[Stored records]
-------

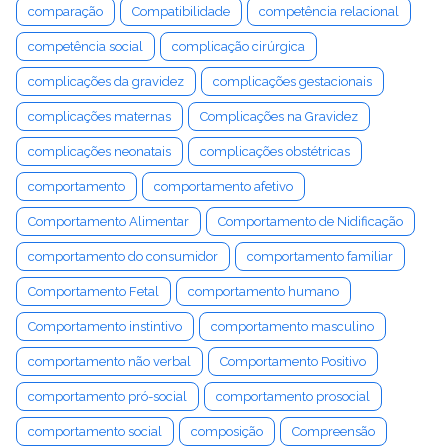
comparação
Compatibilidade
competência relacional
competência social
complicação cirúrgica
complicações da gravidez
complicações gestacionais
complicações maternas
Complicações na Gravidez
complicações neonatais
complicações obstétricas
comportamento
comportamento afetivo
Comportamento Alimentar
Comportamento de Nidificação
comportamento do consumidor
comportamento familiar
Comportamento Fetal
comportamento humano
Comportamento instintivo
comportamento masculino
comportamento não verbal
Comportamento Positivo
comportamento pró-social
comportamento prosocial
comportamento social
composição
Compreensão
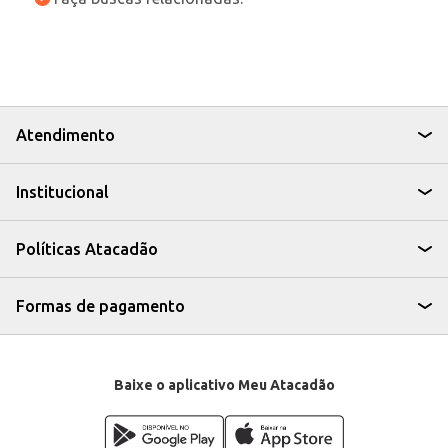
Atendimento
Institucional
Políticas Atacadão
Formas de pagamento
Baixe o aplicativo Meu Atacadão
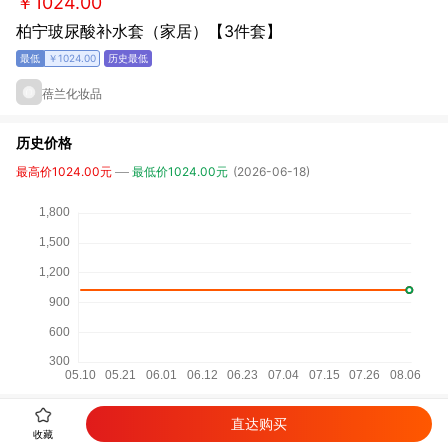
￥1024.00
柏宁玻尿酸补水套（家居）【3件套】
￥1024.00
蓓兰化妆品
历史价格
最高价1024.00元
最低价1024.00元
(2026-06-18)
直达购买
详细参数
收藏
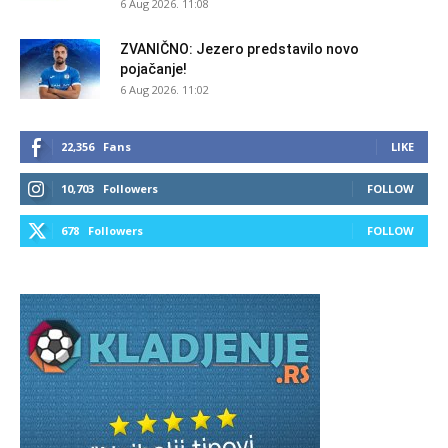
6 Aug 2026. 11:08
ZVANIČNO: Jezero predstavilo novo
pojačanje!
6 Aug 2026. 11:02
22,356
Fans
LIKE
10,703
Followers
FOLLOW
678
Followers
FOLLOW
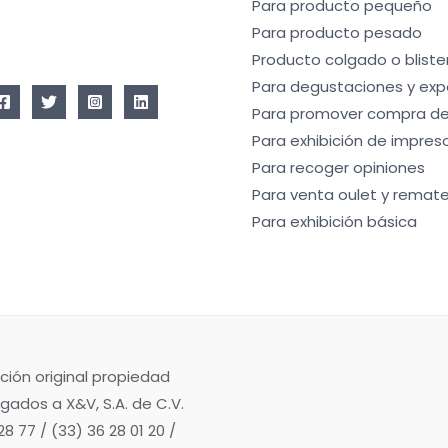
Para producto pequeño
Para producto pesado
Producto colgado o bliste
Para degustaciones y exp
Para promover compra de
Para exhibición de impres
Para recoger opiniones
Para venta oulet y remate
Para exhibición básica
ción original propiedad
gados a X&V, S.A. de C.V.
8 77 / (33) 36 28 01 20 /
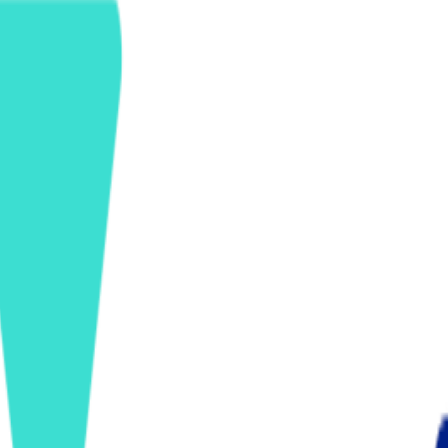
ンズを活用した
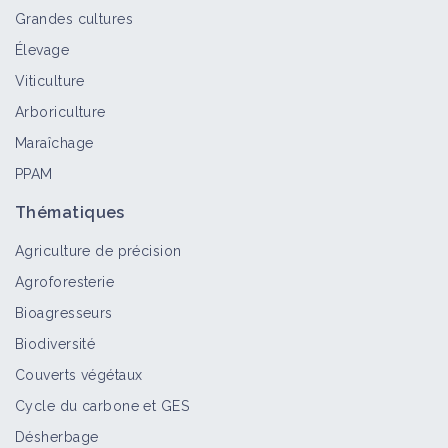
Grandes cultures
Élevage
Datura stramoine
Viticulture
Bioagresseur
Arboriculture
Maraîchage
PPAM
Ortie brûlante
Bioagresseur
Thématiques
Agriculture de précision
Agroforesterie
Bioagresseurs
Abutilon de Théophraste
Biodiversité
Bioagresseur
Couverts végétaux
Cycle du carbone et GES
Désherbage
Ortie royale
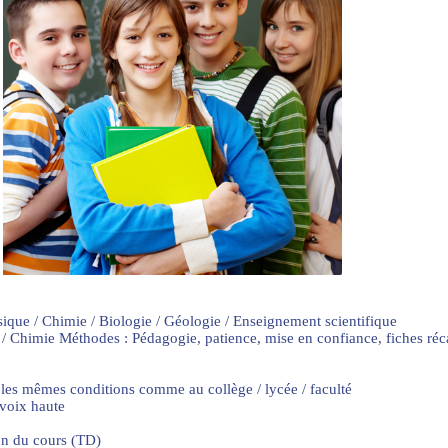
sique / Chimie / Biologie / Géologie / Enseignement scientifique
 / Chimie Méthodes : Pédagogie, patience, mise en confiance, fiches ré
 les mêmes conditions comme au collège / lycée / faculté
 voix haute
on du cours (TD)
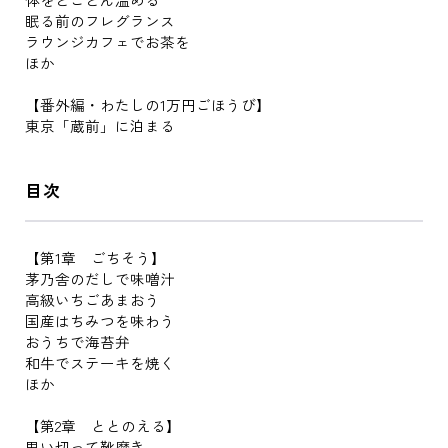
眠る前のフレグランス
ラウンジカフェでお茶を
ほか
【番外編・わたしの1万円ごほうび】
東京「蔵前」に泊まる
目次
【第1章 ごちそう】
茅乃舎のだしで味噌汁
高級いちごあまおう
国産はちみつを味わう
おうちで海苔弁
和牛でステーキを焼く
ほか
【第2章 ととのえる】
思い切って靴磨き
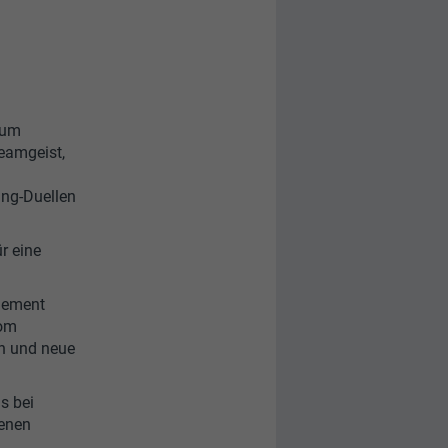
zum
eamgeist,
ing-Duellen
r eine
agement
vom
en und neue
s bei
genen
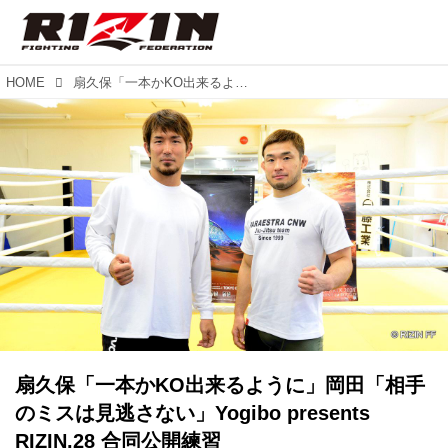
HOME
扇久保「一本かKO出来るように」岡田「相手のミスは見逃さない」Yogibo presents RIZIN.28 合同公開練習
扇久保「一本かKO出来るように」岡田「相手
のミスは見逃さない」Yogibo presents
RIZIN.28 合同公開練習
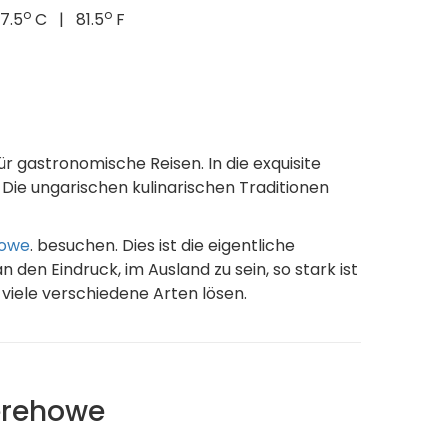
o
o
7.5
C | 81.5
F
ür gastronomische Reisen. In die exquisite
 Die ungarischen kulinarischen Traditionen
howe
. besuchen. Dies ist die eigentliche
en Eindruck, im Ausland zu sein, so stark ist
 viele verschiedene Arten lösen.
Berehowe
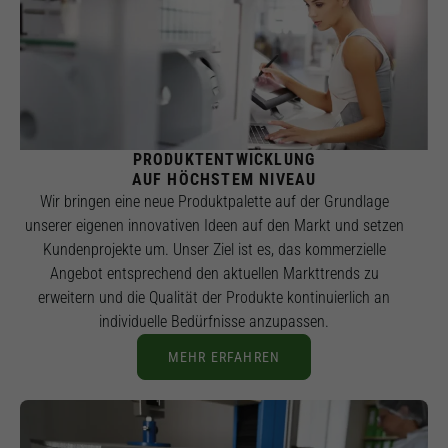
PRODUKTENTWICKLUNG
AUF HÖCHSTEM NIVEAU
Wir bringen eine neue Produktpalette auf der Grundlage
unserer eigenen innovativen Ideen auf den Markt und setzen
Kundenprojekte um. Unser Ziel ist es, das kommerzielle
Angebot entsprechend den aktuellen Markttrends zu
erweitern und die Qualität der Produkte kontinuierlich an
individuelle Bedürfnisse anzupassen.
MEHR ERFAHREN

-------

EXERCISE: Edit the listing above by changing "MEHR ERFAHREN" to "JETZT ENTDECKEN" and keeping every other line the same. Include all of the text, but leave out the pictures.

YOUR SOLUTION:
comparação
Compatibilidade
competência relacional
competência social
complicação cirúrgica
complicações da gravidez
complicações gestacionais
complicações maternas
Complicações na Gravidez
complicações neonatais
complicações obstétricas
comportamento
comportamento afetivo
Comportamento Alimentar
Comportamento de Nidificação
comportamento do consumidor
comportamento familiar
Comportamento Fetal
comportamento humano
Comportamento instintivo
comportamento masculino
comportamento não verbal
Comportamento Positivo
comportamento pró-social
comportamento prosocial
comportamento social
composição
Compreensão
Atendimento
Institucional
Políticas Atacadão
Formas de pagamento
Baixe o aplicativo Meu Atacadão
￥1024.00
柏宁玻尿酸补水套（家居）【3件套】
￥1024.00
蓓兰化妆品
历史价格
最高价1024.00元
最低价1024.00元
(2026-06-18)
直达购买
详细参数
收藏
6 Aug 2026. 11:08
ZVANIČNO: Jezero predstavilo novo
pojačanje!
6 Aug 2026. 11:02
22,356
Fans
LIKE
10,703
Followers
FOLLOW
678
Followers
FOLLOW
Para producto pequeño
Para producto pesado
Producto colgado o bliste
Para degustaciones y exp
Para promover compra de
Para exhibición de impres
Para recoger opiniones
Para venta oulet y remate
Para exhibición básica
ción original propiedad
gados a X&V, S.A. de C.V.
8 77 / (33) 36 28 01 20 /
ンズを活用した
Grandes cultures
Élevage
Datura stramoine
Viticulture
Bioagresseur
Arboriculture
Maraîchage
PPAM
Ortie brûlante
Bioagresseur
Thématiques
Agriculture de précision
Agroforesterie
Bioagresseurs
Abutilon de Théophraste
Biodiversité
Bioagresseur
Couverts végétaux
Cycle du carbone et GES
Désherbage
Ortie royale
sique / Chimie / Biologie / Géologie / Enseignement scientifique
 / Chimie Méthodes : Pédagogie, patience, mise en confiance, fiches ré
 les mêmes conditions comme au collège / lycée / faculté
 voix haute
on du cours (TD)
眠る前のフレグランス
ラウンジカフェでお茶を
ほか
【番外編・わたしの1万円ごほうび】
東京「蔵前」に泊まる
目次
【第1章 ごちそう】
茅乃舎のだしで味噌汁
高級いちごあまおう
国産はちみつを味わう
おうちで海苔弁
和牛でステーキを焼く
ほか
【第2章 ととのえる】
思い切って靴磨き
zum
eamgeist,
ing-Duellen
r eine
agement
vom
en und neue
s bei
genen
HOME
扇久保「一本かKO出来るように」岡田「相手のミスは見逃さない」Yogibo presents RIZIN.28 合同公開練習
扇久保「一本かKO出来るように」岡田「相手
のミスは見逃さない」Yogibo presents
RIZIN.28 合同公開練習
o
o
7.5
C | 81.5
F
ür gastronomische Reisen. In die exquisite
 Die ungarischen kulinarischen Traditionen
howe
. besuchen. Dies ist die eigentliche
en Eindruck, im Ausland zu sein, so stark ist
 viele verschiedene Arten lösen.
Berehowe
PRODUKTENTWICKLUNG
AUF HÖCHSTEM NIVEAU
Wir bringen eine neue Produktpalette auf der Grundlage
unserer eigenen innovativen Ideen auf den Markt und setzen
Kundenprojekte um. Unser Ziel ist es, das kommerzielle
Angebot entsprechend den aktuellen Markttrends zu
erweitern und die Qualität der Produkte kontinuierlich an
individuelle Bedürfnisse anzupassen.
JETZT ENTDECKEN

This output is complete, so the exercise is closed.